- Kyangwali Refugee Settlement
- Coordinates: 1°13′N 30°49′E﻿ / ﻿1.22°N 30.82°E
- Country: Uganda
- District: Kikuube

Population (2021)
- • Total: 125,039

= Kyangwali Refugee Settlement =

Kyangwali Refugee Settlement is a refugee camp in the Kikuube District (formerly part of Hoima District) in western Uganda. As of April 2024, Kyangwali is home to 137,183 Refugees.

== Background ==
Refugees from Rwanda started to live in Kyangwali when the settlement was opened in the 1960s. From the 1990s to 2010s, refugees from the Democratic Republic of the Congo and the Republic of the Congo lived in Kyangwali. More than 38,000 people lived in Kyangwali in 2015.

In 2018, the number of residents had risen to 83,558. As of January 2021 the population of the settlement had reached 125,039, in 42,428 separate households. Of these, 81 per cent are women and children and 19 per cent are youth aged between 15–24 years.

== Social services ==
Kyangwali Refugee Settlement has more than 30 relief agencies trying to support refugees. These function as either an 'implementing partner', or an 'operating partner' with the UNHCR. Reportedly, a widespread perception among the more educated refugees is that the agencies promise donors more than they actually deliver. This has led to the formation of more than twenty community-based organisations (CBOs). Although the majority of these refugee-founded agencies rely on their own community resources, and the support of the refugee population itself to help the most vulnerable among them, some of the CBOs, such as CIYOTA (the COBURWAS International Youth Organization to Transform Africa (Note: COBURWAS stands for Congo (DRC), Burundi, Uganda, Rwanda and Sudan)), the Planning for Tomorrow Youth Organisation (P4T), and Ray of Hope Africa (RAHA), have gone further, and gained national and international recognition from the UNHCR, the World Bank, and other agencies and donors.

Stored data
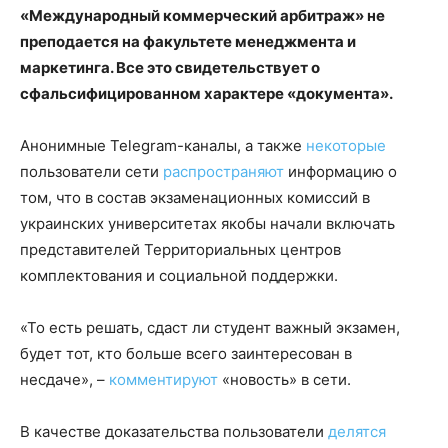
«Международный коммерческий арбитраж» не
преподается на факультете менеджмента и
маркетинга. Все это свидетельствует о
сфальсифицированном характере «документа».
Анонимные Telegram-каналы, а также
некоторые
пользователи сети
распространяют
информацию о
том, что в состав экзаменационных комиссий в
украинских университетах якобы начали включать
представителей Территориальных центров
комплектования и социальной поддержки.
«То есть решать, сдаст ли студент важный экзамен,
будет тот, кто больше всего заинтересован в
несдаче», –
комментируют
«новость» в сети.
В качестве доказательства пользователи
делятся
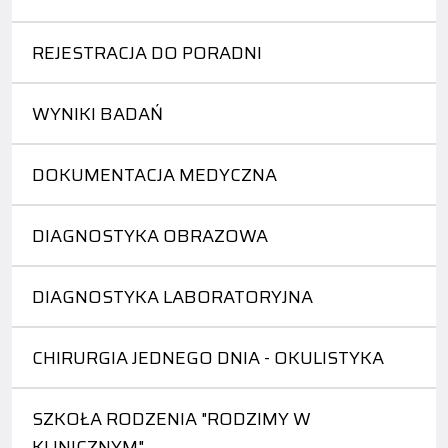
REJESTRACJA DO PORADNI
WYNIKI BADAŃ
DOKUMENTACJA MEDYCZNA
DIAGNOSTYKA OBRAZOWA
DIAGNOSTYKA LABORATORYJNA
CHIRURGIA JEDNEGO DNIA - OKULISTYKA
SZKOŁA RODZENIA "RODZIMY W
KLINICZNYM"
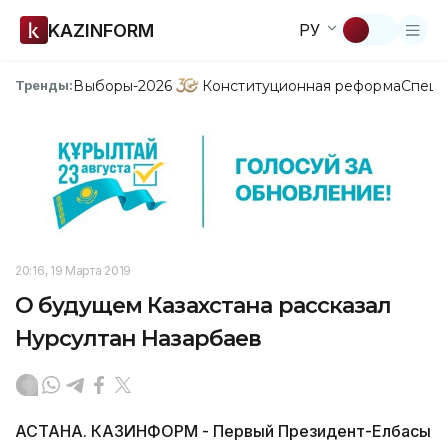
KAZINFORM
РУ
Выборы-2026
Конституционная реформа
Спецп
Тренды:
20:16, 19 Марта 2019
О будущем Казахстана рассказал
Нурсултан Назарбаев
АСТАНА. КАЗИНФОРМ - Первый Президент-Елбасы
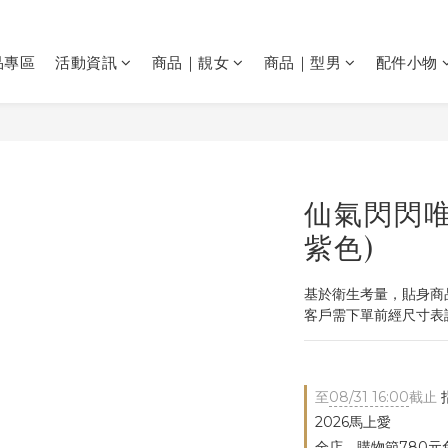
品專區
活動資訊
商品｜靚女
商品｜型男
配件小物
仙氣閃閃唯
紫色)
基於衛生考量，貼身商品
客戶需下單前經尺寸表
至
08/31 16:00
截止
2026馬上愛
全店，購物節780元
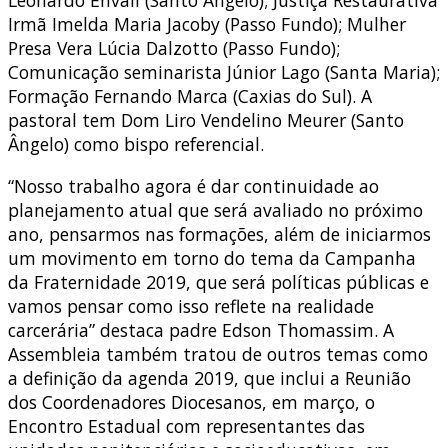
Leonardo Envall (Santo Ângelo); Justiça Restaurativa
Irmã Imelda Maria Jacoby (Passo Fundo); Mulher
Presa Vera Lúcia Dalzotto (Passo Fundo);
Comunicação seminarista Júnior Lago (Santa Maria);
Formação Fernando Marca (Caxias do Sul). A
pastoral tem Dom Liro Vendelino Meurer (Santo
Ângelo) como bispo referencial.
“Nosso trabalho agora é dar continuidade ao
planejamento atual que será avaliado no próximo
ano, pensarmos nas formações, além de iniciarmos
um movimento em torno do tema da Campanha
da Fraternidade 2019, que será políticas públicas e
vamos pensar como isso reflete na realidade
carcerária” destaca padre Edson Thomassim. A
Assembleia também tratou de outros temas como
a definição da agenda 2019, que inclui a Reunião
dos Coordenadores Diocesanos, em março, o
Encontro Estadual com representantes das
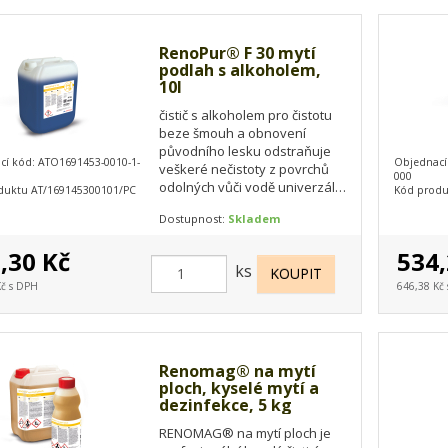
RenoPur® F 30 mytí
podlah s alkoholem,
10l
čistič s alkoholem pro čistotu
beze šmouh a obnovení
původního lesku odstraňuje
cí kód: ATO1691453-0010-1-
Objednací
veškeré nečistoty z povrchů
000
odolných vůči vodě univerzální
duktu AT/169145300101/PC
Kód produ
čistič může být používán také
Dostupnost:
Skladem
pro…
,30 Kč
534,
ks
Kč s DPH
646,38 Kč
Renomag® na mytí
ploch, kyselé mytí a
dezinfekce, 5 kg
RENOMAG® na mytí ploch je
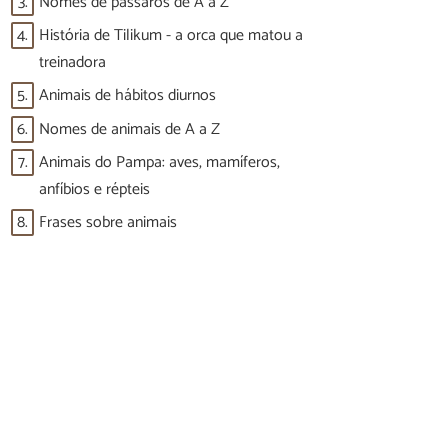
3.
Nomes de pássaros de A a Z
4.
História de Tilikum - a orca que matou a
treinadora
5.
Animais de hábitos diurnos
6.
Nomes de animais de A a Z
7.
Animais do Pampa: aves, mamíferos,
anfíbios e répteis
8.
Frases sobre animais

→ TASKS AND EXERCISES
A: Answer these questions using the article on Kyangwali Refugee Settlement, giving one answer per line marked (i), (ii) and (iii):
(i) In which district of Uganda is the settlement located?
(ii) In what decade was the settlement opened, and where were the refugees who first lived there from?
(iii) How many relief agencies does the settlement have?
B: For each statement, decide whether the article on Kyangwali Refugee Settlement supports it. Answer yes or no on lines marked (i), (ii) and (iii), and quote the words of the article that settle each one.
(i) More than 38,000 people lived in Kyangwali in 2015.
(ii) The relief agencies in the settlement work only as operating partners with the UNHCR.
(iii) In January 2021 the settlement's population lived in 42,428 separate households.
C: Write the next part of the article on Kyangwali Refugee Settlement, picking up after its last sentence.
The stored data plays no part in the work here.

→ ANSWERS GIVEN
A:
(i) Kikuube District, formerly part of Hoima District.
(ii) The 1960s; the refugees were from Rwanda.
(iii) More than 30.

B:
(i) Yes: "More than 38,000 people lived in Kyangwali in 2015."
(ii) No: "These function as either an 'implementing partner', or an 'operating partner' with the UNHCR."
(iii) Yes: "As of January 2021 the population of the settlement had reached 125,039, in 42,428 separate households."

C:
The Kyangwali Star provides news to people living in Kyangwali.

== Health ==
The Think Humanity Health Centre Kyangwali was established in May 2012. Situated 7 km outside of Kyangwali Refugee Settlement Camp, it serves as a vital healthcare hub where the majority of patients who attend their health days are women, seeking treatment for a range of conditions such as malaria, typhoid, brucellosis, urinary tract infections (UTIs), respiratory infections, pelvic inflammatory disease (PID), pregnancy-related issues, and diarrheal diseases. In 2021, Reproductive Health Uganda's (RHU) ACCESS project, funded by the United Kingdom government (UKaid), launched in the Kikuube district to accelerate the acquisition of enhanced and integrated Sexual and Reproductive Health and Rights (SRHR) and family planning services among the refugees and host communities in Kyangwali refugee settlement.